Ledger databases are different from traditional databases in the way that the data is written in an append-only way, providing full data lineage. The data in these databases is immutable and verifiable. This can also be achieved in traditional databases, but it requires custom development.
QLDB is useful for those applications for which data integrity, completeness, and verifiability are critical. For example, for logistics applications that would need to store the movement between carriers and across borders, as well as in finance for tracking critical data, such as credit and debit transactions.
Although it is highly available across multiple AZs by its nature, it does not offer native support for snapshots of its data, nor cross-region replication or point-in-time recovery. It only gives the ability to export all queries executed between two dates to S3 in different formats, including ION and JSON.
The lack of native DR support is the main reason we decided to build a manual implementation of the strategies mentioned above for QLDB, which will be useful in case an application crucially needs to be highly available along different regions or accounts.
The following sections will describe the technique designed to provide disaster recovery capabilities over QLDB.
The solution we thought of to take regular backups is similar to the following:
This architecture is composed of an EventBridge rule that will trigger a Lambda function each X amount of time. This X will depend on the RPO needed by the customer or application. In our case, it was triggered hourly.

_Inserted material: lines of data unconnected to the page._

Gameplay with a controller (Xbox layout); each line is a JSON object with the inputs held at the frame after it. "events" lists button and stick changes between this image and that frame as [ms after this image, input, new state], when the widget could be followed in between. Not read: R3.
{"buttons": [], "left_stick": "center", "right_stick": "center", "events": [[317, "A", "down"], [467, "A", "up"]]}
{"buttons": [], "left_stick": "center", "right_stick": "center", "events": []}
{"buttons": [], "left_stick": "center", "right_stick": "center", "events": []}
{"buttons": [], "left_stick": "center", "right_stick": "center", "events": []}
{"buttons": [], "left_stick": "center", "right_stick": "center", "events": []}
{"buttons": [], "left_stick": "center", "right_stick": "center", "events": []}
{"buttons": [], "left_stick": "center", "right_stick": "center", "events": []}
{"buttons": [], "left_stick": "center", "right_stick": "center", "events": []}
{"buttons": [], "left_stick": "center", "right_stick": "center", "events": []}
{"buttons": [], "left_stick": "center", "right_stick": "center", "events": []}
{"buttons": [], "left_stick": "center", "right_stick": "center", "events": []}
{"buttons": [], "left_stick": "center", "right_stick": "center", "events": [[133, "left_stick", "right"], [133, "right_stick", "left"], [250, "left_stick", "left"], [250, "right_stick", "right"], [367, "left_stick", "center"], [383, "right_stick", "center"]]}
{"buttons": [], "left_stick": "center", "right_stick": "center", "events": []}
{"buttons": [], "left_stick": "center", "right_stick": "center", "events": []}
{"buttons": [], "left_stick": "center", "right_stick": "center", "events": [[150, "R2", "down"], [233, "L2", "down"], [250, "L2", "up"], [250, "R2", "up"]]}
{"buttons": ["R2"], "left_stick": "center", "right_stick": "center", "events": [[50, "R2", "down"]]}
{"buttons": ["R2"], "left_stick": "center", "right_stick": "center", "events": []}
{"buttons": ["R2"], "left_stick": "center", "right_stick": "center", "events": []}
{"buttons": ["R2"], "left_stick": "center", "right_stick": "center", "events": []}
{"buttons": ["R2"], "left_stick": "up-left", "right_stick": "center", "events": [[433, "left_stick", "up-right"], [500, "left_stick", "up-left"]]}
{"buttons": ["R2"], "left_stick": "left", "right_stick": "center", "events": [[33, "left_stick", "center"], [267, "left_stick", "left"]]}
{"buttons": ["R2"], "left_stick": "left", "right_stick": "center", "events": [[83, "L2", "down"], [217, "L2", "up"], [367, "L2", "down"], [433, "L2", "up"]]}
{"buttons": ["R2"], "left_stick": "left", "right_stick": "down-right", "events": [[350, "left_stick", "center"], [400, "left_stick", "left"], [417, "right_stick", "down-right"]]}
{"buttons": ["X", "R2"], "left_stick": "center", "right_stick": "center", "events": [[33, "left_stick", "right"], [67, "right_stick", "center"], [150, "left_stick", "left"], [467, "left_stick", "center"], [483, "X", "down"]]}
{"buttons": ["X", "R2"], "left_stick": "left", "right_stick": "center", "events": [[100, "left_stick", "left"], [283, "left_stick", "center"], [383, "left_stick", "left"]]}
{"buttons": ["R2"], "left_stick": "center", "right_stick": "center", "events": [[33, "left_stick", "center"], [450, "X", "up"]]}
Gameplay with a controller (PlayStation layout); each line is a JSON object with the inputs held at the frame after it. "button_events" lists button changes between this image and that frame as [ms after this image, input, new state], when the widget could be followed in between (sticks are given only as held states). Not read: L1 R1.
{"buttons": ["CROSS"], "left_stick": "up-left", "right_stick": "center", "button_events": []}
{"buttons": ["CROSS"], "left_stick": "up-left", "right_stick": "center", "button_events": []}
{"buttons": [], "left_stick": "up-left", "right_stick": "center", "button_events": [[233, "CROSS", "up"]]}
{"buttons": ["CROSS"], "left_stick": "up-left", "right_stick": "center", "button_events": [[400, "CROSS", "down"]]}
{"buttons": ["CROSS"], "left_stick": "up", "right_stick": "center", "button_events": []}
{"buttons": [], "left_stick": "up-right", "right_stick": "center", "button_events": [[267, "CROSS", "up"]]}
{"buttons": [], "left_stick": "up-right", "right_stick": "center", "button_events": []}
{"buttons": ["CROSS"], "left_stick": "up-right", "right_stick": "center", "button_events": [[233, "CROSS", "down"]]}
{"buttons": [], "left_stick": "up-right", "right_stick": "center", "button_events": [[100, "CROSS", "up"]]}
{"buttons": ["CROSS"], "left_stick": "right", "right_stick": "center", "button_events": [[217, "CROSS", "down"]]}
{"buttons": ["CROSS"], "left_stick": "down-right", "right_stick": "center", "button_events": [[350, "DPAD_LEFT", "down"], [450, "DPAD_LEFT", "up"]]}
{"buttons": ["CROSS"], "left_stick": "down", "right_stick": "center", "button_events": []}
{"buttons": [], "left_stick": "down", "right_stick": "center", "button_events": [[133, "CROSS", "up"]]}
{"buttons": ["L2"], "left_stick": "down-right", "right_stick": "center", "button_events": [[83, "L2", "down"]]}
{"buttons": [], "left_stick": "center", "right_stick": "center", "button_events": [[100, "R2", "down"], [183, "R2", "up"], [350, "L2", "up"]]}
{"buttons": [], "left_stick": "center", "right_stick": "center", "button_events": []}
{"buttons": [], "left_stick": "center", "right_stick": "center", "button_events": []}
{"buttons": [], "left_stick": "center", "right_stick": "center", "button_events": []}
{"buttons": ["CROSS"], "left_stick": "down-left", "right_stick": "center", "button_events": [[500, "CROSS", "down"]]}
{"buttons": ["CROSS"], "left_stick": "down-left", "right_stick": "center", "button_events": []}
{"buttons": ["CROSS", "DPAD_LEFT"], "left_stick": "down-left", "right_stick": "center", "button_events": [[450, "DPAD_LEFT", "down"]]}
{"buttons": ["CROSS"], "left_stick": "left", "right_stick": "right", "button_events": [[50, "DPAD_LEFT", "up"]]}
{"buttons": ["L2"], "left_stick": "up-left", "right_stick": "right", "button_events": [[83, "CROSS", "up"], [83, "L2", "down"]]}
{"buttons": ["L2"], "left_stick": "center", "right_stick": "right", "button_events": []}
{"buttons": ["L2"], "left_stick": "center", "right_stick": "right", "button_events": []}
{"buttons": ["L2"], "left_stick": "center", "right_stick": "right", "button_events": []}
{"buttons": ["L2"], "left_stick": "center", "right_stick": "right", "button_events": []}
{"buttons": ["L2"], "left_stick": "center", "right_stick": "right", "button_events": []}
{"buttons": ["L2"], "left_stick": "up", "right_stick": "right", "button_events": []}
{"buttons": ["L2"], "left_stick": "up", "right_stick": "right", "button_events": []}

The Lambda function is built in Python and will use boto3’s QLDB client to trigger the export to S3 given the start and end date and time (export_journal_to_s3 method):
The destination S3 bucket, in this case, configured with compliance mode, will store the hourly backup files and will also have a cross-region replication configured to copy these files to another region. If, for any security or regulation reason, cross-account replication is also needed, this can be configured with no major issues.
An example of the content of these files is:
Note that the export files contain ALL queries executed in the database, it can’t be configured to only export DDL/DML queries, so that is a point to have to take into account when restoring the data into the target database.
This backup workflow is independent of whether it is being used for the Backup & Restore or Warm Standby DR approaches. What can be modified depending on the chosen strategy is the interval between each QLDB export to S3.
For this recovery approach, there are two lambdas responsible for restoring the data into the new QLDB database. In this example, we represent it in two regions to show that it is possible to restore it in the source/original region (in this case, on us-east-1) and so in the secondary region. Also, the bucket in the secondary region can be used to create a new QLDB in a different region than the principal or secondary.
The two-step lambda approach consists of:
In this approach, the RTO tends to be higher, or depends linearly on the amount of queries to re-run. On the other hand, the cost will be significantly reduced as we are going to pay only for the backup’s storage and one QLDB storage and reads/writes.
In this case, the workflow is similar to the previous one. The only difference is that the first lambda, the SQS-distribution, will not be necessary because we are going to configure the DR bucket to publish the message in the queue using S3 notifications.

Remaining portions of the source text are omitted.